> **TASK PROMPT**: The answer is the first line of the listing and every line after it through the one containing "it scratched all", exact, with pictures removed.

> **AVAILABLE DATA**:
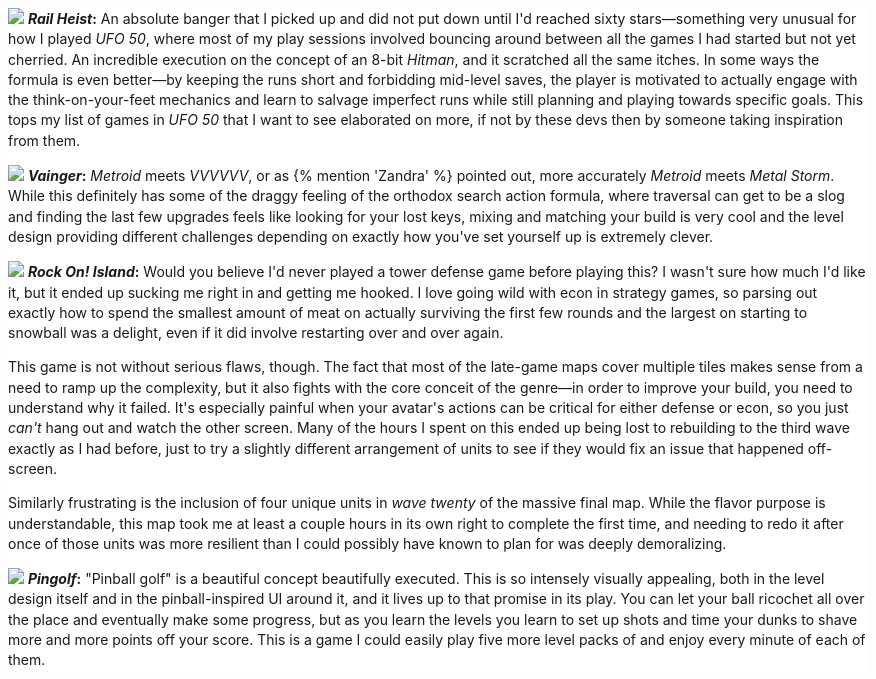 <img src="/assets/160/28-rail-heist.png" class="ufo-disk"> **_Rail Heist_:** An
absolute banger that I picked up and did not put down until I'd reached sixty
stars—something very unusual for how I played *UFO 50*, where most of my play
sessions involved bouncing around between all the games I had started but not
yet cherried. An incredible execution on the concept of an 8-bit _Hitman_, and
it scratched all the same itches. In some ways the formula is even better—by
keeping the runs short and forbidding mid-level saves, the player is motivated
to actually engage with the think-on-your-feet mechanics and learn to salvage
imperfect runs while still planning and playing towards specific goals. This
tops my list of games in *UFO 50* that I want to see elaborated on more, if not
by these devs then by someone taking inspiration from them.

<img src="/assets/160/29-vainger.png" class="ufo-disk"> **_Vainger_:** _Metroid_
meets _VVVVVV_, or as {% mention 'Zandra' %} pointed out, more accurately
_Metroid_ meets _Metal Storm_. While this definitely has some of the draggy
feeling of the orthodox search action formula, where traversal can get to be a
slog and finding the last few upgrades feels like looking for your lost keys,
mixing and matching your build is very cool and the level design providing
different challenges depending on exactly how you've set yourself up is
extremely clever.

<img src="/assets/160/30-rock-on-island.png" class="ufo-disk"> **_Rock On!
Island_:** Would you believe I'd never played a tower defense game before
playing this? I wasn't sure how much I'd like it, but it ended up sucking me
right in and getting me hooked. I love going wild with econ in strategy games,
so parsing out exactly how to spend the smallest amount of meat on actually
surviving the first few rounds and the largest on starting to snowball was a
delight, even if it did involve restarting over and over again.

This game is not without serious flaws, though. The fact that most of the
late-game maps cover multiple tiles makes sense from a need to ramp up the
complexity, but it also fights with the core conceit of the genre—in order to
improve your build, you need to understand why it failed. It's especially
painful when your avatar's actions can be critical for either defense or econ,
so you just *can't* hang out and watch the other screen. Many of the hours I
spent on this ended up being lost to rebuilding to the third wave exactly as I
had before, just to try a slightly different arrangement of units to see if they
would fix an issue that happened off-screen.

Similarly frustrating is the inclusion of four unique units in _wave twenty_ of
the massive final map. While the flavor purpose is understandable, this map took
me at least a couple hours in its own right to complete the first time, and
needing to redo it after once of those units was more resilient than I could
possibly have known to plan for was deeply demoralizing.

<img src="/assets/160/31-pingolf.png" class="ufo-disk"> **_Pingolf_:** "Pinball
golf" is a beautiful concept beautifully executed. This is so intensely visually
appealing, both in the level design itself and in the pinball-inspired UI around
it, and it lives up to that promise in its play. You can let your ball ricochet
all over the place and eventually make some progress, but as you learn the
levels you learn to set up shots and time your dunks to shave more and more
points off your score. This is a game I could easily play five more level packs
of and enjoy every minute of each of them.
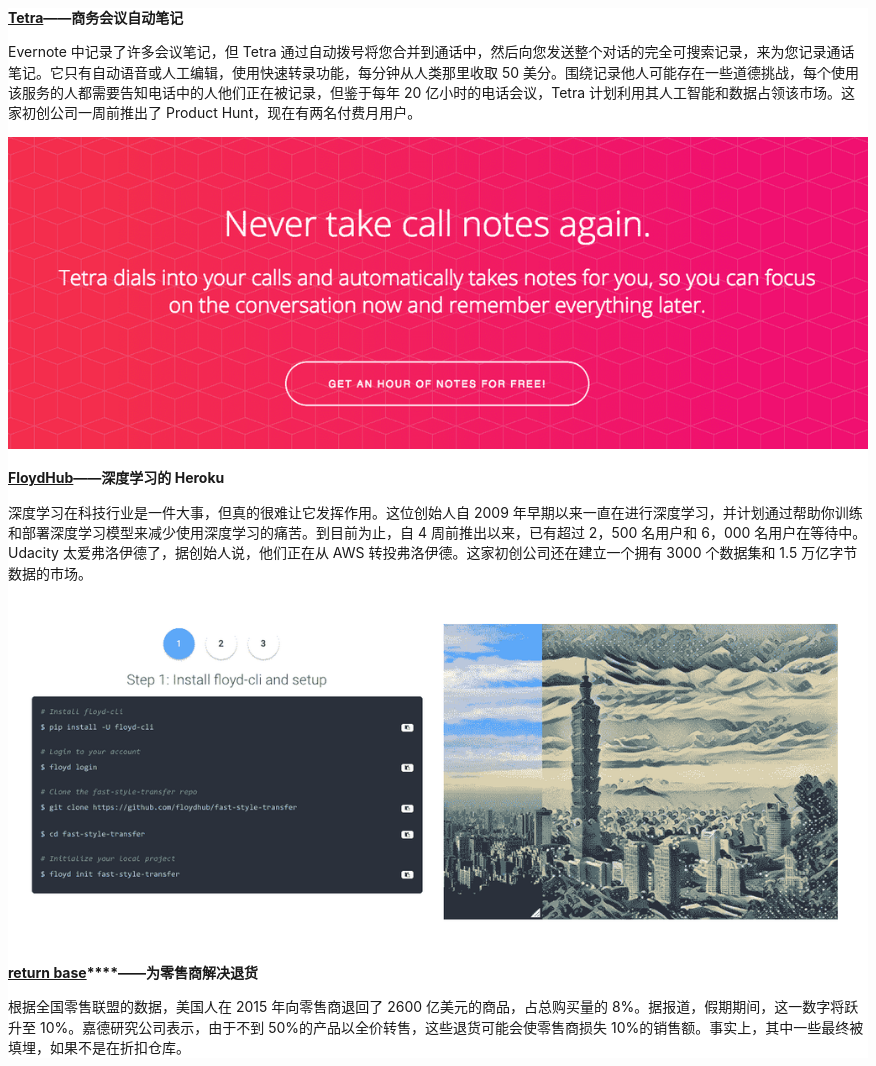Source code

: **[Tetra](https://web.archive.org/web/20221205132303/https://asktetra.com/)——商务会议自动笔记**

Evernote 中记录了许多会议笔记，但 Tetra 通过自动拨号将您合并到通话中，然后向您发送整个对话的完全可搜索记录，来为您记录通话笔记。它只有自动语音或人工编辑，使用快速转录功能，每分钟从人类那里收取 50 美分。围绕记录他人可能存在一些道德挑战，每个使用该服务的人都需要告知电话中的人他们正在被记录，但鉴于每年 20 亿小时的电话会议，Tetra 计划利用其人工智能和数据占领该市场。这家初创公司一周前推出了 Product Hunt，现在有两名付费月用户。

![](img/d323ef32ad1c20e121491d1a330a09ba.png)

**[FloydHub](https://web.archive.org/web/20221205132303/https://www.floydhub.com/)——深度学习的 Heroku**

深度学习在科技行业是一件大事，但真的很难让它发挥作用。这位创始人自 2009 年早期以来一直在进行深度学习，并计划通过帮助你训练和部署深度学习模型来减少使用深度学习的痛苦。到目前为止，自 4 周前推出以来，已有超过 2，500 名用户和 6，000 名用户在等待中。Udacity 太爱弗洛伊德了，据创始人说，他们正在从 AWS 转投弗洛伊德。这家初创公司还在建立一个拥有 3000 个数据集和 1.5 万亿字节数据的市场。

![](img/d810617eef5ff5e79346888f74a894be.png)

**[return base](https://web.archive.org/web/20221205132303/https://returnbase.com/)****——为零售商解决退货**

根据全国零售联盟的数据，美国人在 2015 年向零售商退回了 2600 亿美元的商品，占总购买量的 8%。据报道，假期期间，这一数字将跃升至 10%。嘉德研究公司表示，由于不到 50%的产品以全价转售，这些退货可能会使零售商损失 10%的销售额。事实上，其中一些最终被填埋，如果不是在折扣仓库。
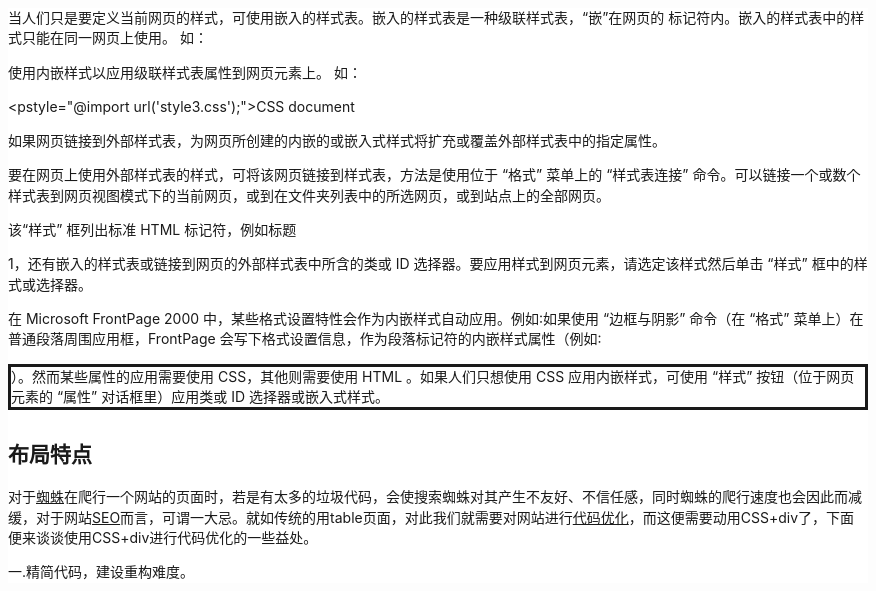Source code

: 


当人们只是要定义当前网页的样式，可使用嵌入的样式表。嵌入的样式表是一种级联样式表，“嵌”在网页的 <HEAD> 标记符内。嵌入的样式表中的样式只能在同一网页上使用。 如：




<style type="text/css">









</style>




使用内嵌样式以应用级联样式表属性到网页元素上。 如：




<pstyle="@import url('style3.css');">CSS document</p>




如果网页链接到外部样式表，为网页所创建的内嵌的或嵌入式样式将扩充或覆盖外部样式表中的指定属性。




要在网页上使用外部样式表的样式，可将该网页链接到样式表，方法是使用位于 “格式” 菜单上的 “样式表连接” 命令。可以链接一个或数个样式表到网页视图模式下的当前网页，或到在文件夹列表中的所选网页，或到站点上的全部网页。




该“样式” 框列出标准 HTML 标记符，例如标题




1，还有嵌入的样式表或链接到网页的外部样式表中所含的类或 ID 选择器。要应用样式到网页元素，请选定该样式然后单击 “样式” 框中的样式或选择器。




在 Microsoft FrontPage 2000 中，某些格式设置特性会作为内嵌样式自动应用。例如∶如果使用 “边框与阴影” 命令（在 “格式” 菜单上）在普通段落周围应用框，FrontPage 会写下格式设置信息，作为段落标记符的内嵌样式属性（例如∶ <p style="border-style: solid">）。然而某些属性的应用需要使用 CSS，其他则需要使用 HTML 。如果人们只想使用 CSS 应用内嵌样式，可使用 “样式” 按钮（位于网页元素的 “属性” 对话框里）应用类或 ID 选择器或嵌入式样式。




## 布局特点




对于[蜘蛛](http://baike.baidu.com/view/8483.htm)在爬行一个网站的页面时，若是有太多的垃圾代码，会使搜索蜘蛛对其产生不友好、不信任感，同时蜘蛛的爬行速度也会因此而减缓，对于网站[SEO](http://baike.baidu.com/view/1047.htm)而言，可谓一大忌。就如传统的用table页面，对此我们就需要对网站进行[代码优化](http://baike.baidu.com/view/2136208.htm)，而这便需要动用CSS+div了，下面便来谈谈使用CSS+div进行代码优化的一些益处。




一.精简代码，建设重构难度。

> **TASK ANSWER**:
 <img src="/assets/160/28-rail-heist.png" class="ufo-disk"> **_Rail Heist_:** An
absolute banger that I picked up and did not put down until I'd reached sixty
stars—something very unusual for how I played *UFO 50*, where most of my play
sessions involved bouncing around between all the games I had started but not
yet cherried. An incredible execution on the concept of an 8-bit _Hitman_, and
it scratched all the same itches. In some ways the formula is even better—by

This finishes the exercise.